Rs 903 crore investment fraud across China and Taiwan uncovered in Hyderabad – Flying Journals

 

Hyderabad police said they will write to the Enforcement Directorate and other central agencies

Hyderabad:
Hyderabad police have cracked a 903 crore Chinese investment fraud case involving India, China, Taiwan, Cambodia and the UAE. Ten people – including a Chinese and a Taiwanese – have been arrested.

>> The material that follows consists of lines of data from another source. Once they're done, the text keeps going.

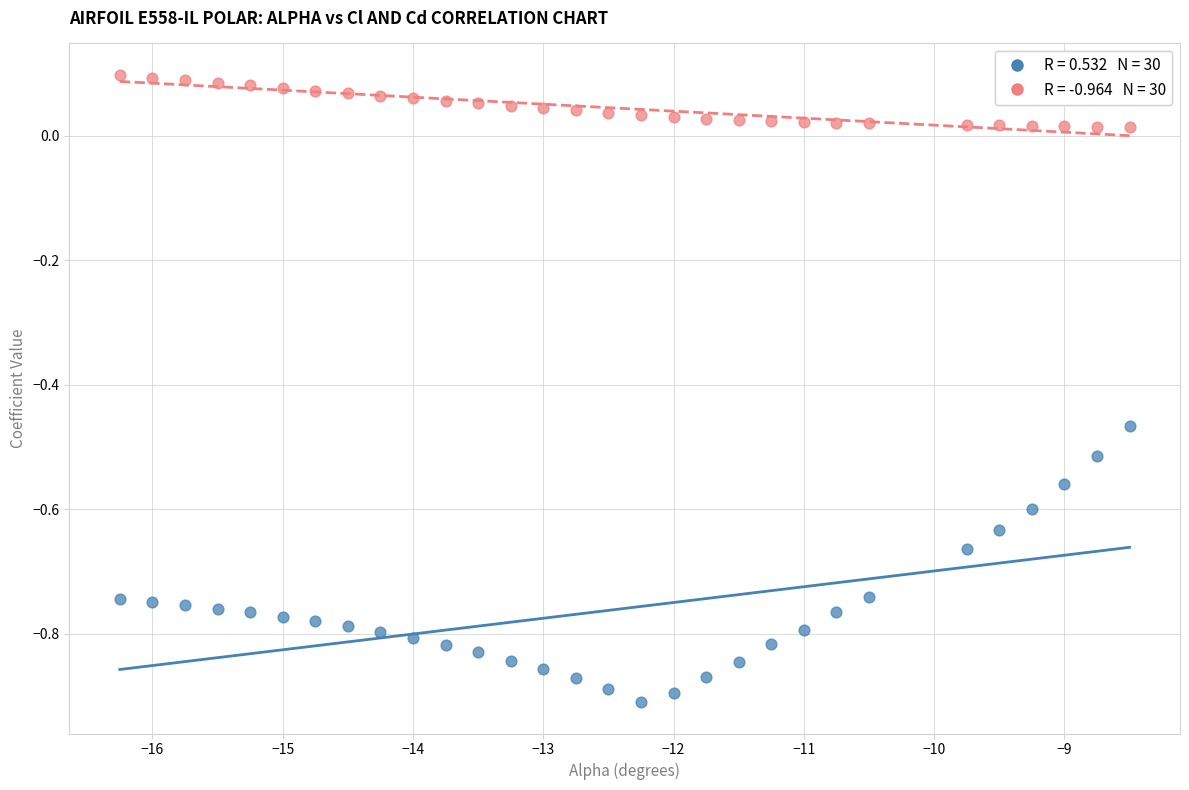

Across all data points, what is the range of Y values (max minus min)?

1.0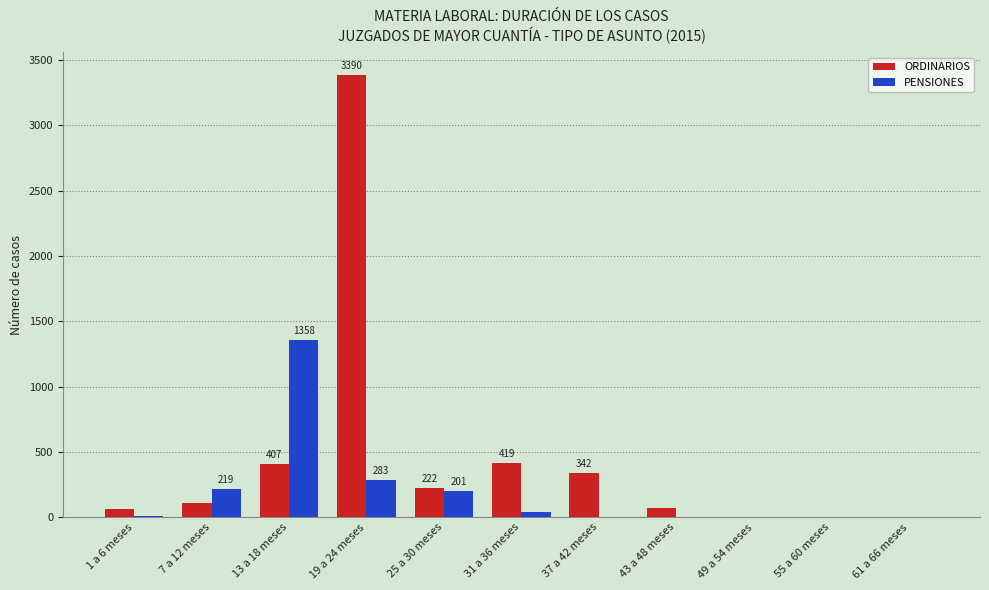

Is the value of ORDINARIOS at 43 a 48 meses greater than the value of PENSIONES at 1 a 6 meses?

Yes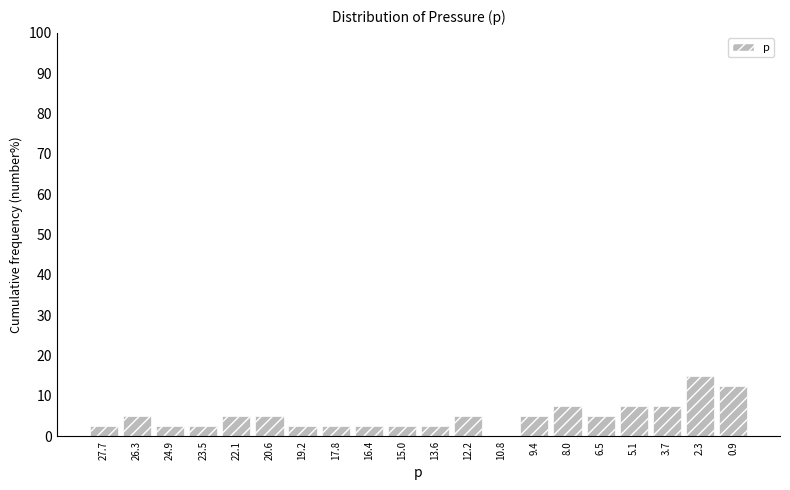

Reading left to right, transcribe all the data shown in this chart.

27.7=2.5	26.3=5.0	24.9=2.5	23.5=2.5	22.1=5.0	20.6=5.0	19.2=2.5	17.8=2.5	16.4=2.5	15.0=2.5	13.6=2.5	12.2=5.0	10.8=0.0	9.4=5.0	8.0=7.5	6.5=5.0	5.1=7.5	3.7=7.5	2.3=15.0	0.9=12.5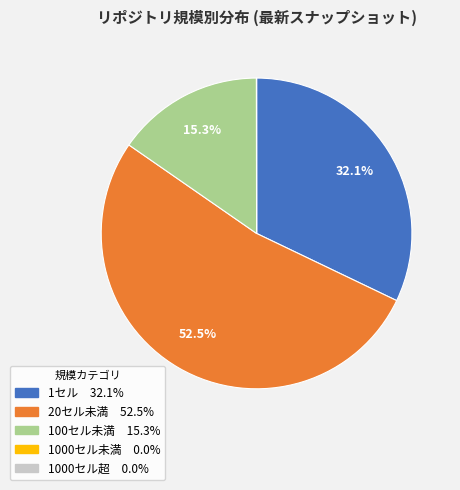

Is there any slice that represents more than half of the pie?

Yes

Here’s your 10-point cheat sheet in this big story:

  1. Fraud uses online investment apps to lure investors. The money was deposited into virtual accounts and transferred through authorized currency exchange and foreign exchange companies, taking advantage of loopholes in the regulatory framework to move illegally out of the country.
  2. “We suspect that thousands of investors across the country may have been defrauded. In Delhi alone, there may have been a fraud of Rs 10,000 crore … the amount could be in the hundreds of crores. The evidence we found was Rs 903 crore Hyderabad Police Chief CV Anand told NDTV.
  3. The two main defendants – arrested Chinese national Li Zhongjun and Taiwanese citizen Zhu Chunyu – are suspected of having come to India in 2019-20 to recruit their agents, but returned to China when the pandemic broke out. Once the fraud resumed, they shared all the details with their bosses in mainland China and Taiwan.
  4. The complaint in the case was filed in July by a Hyderabad resident. He said he was scammed after investing Rs 1.6 lakh on an investment app called LOXAM. Police found that his money had entered an account at RHB Bank, New Generation Technology Sdn Bhd.
  5. The person who opened the new generation account was Virender Singh, who was arrested in Pune. He claimed he opened the account on the order of a Chinese man he identified as Jack for a $120,000 commission, police said.
  6. Another account named Betench Networks Pvt Ltd was found to be linked to the new generation. It was opened by Delhi resident Sanjay Kumar at the direction of a Chinese national. He opened a total of 15 accounts – each charging a commission of Rs 120,000 – and shared their details with Taiwanese national Chu Chun-Yu.
  7. Funds from the new generation of technology were transferred to 38 bank accounts, eventually reaching Ranjan Money Corp and KDS Forex Pvt Ltd, an authorized currency exchange company owned by Naveen Kaushik. He wired the money to a foreign exchange exchange, converted rupees into dollars, and handed it to two other men – Sahir and Sonny – who sent the money abroad via hawala.
  8. In seven months, Ranjan Money Corp made up to Rs 441 crore in transactions. Police said KDS Forex conducted transactions involving Rs 462 crore within 38 days. “These authorised currency exchange companies will receive 0.2 per cent of the transaction as a commission,” Mr Anand said.
  9. Accusing banks and regulators of negligence, Mr Anand said: “Money exchange and foreign exchange companies are legal entities authorised by the Reserve Bank. But they have breached guidelines such as foreign exchange for foreign travel only, maintaining seven different Register, weekly submission, monthly and quarterly reports. Also, there is no simultaneous audit and daily reconciliation of statements.
  10. Hyderabad police said they would write to the Enforcement Directorate and other central agencies to move forward with the investigation. The investment fraud follows a massive loan app fraud, again linked to China. It was discovered by Telangana police during the Covid pandemic.